室 鳩巣

1658−1734
万治元年−享保19年



武蔵国に医者の子として生れる。江戸前期の儒学者。名は直清、字は師礼、通称は新助。武蔵国に医者の子として生れる。1672年(寛文12)加賀藩主前田綱紀に仕え、京都遊学時代木下順庵に入門し、また闇斎学派の羽黒養潜からも学ぶ。1711年(正徳元)新井白石によって幕府の儒員に推挙され、徳川家宣・家継・吉宗の三代の将軍に仕え、吉宗の側近として享保の改革を輔佐。陽明学派や古学派の台頭が著しい中で官学としての朱子学を維持。

『駿台雑話』は風趣ある国文の随筆集。


鳩巣は、古学派の勃興によって守勢に立った朱子学のために禦侮の任にあたることにその学問的生涯をささげた。彼はとうとうたる反朱子学的潮流のさなかにあって、「天地の道は尭舜の道なり、尭舜の道は孔孟の道なり、孔孟の道は程朱の道なり」(駿台雑話、巻一)として、程朱の正統性を固く信じて一歩も動かず、堀河■園両学派の程朱攻撃に不屈の闘志を以って反発した。(中略)しかし聡明な彼は、古学派の登場がある社会的必然性を背後に担っていること、その意味に於て時代の体勢のますます彼に非なるべきことを見透していた。

鳩巣はかく頑強に朱子学に立てこもったとはいえ、彼は従来の朱子学派のなかにこうした反流を激成せしめる弊害のあることも認識していた。(中略)そうして鳩巣は闇斎派のこの傾向を、理一を知って分株を知らぬものと評した。
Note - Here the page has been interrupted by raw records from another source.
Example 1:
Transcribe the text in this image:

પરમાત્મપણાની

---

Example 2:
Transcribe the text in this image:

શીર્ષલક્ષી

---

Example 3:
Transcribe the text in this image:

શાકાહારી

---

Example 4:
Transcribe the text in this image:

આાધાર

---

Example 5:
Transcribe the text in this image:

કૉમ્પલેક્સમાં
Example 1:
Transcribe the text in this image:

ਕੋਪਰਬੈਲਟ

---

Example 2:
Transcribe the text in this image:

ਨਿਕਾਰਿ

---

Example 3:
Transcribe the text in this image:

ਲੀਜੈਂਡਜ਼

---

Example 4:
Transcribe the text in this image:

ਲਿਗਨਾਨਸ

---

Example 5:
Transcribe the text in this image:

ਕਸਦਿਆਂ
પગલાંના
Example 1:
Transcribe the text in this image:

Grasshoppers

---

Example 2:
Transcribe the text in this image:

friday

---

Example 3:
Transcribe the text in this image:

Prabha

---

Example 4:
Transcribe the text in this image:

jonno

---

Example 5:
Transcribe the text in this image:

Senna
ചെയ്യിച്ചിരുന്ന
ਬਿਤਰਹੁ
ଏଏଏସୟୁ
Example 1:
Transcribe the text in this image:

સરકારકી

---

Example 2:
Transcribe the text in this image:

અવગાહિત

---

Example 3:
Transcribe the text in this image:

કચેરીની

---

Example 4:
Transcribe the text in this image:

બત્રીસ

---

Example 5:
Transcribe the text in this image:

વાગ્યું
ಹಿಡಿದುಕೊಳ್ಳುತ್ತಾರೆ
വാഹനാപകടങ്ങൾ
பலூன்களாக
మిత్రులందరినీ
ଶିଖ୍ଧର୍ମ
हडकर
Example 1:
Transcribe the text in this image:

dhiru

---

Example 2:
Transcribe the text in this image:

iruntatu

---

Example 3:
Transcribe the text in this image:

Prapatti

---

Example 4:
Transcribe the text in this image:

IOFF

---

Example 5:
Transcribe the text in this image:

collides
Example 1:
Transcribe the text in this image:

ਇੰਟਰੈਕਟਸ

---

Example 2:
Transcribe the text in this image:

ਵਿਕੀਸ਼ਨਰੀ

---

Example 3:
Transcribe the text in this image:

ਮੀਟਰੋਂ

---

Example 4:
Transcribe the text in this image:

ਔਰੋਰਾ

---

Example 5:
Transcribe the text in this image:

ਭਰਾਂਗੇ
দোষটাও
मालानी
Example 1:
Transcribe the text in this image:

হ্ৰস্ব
鳩巣によれば、本来の朱子学はこの二面が完全に調和しているべきものなのである。鳩巣の朱子学観の当否は問わずにおこう。むしろ我々に興味のあるのは、鳩巣がここで闇斎朱子学に欠けているとなす「分株」的側面に於てこそまさに近世思想史の発展が見られたこと、古学派が展開させたのはもっぱらこの契機であった、ということである。時流に全く超然としていたかに見える鳩巣もやはり近世初期ではなく、元禄→享保時代の朱子学者だったのである。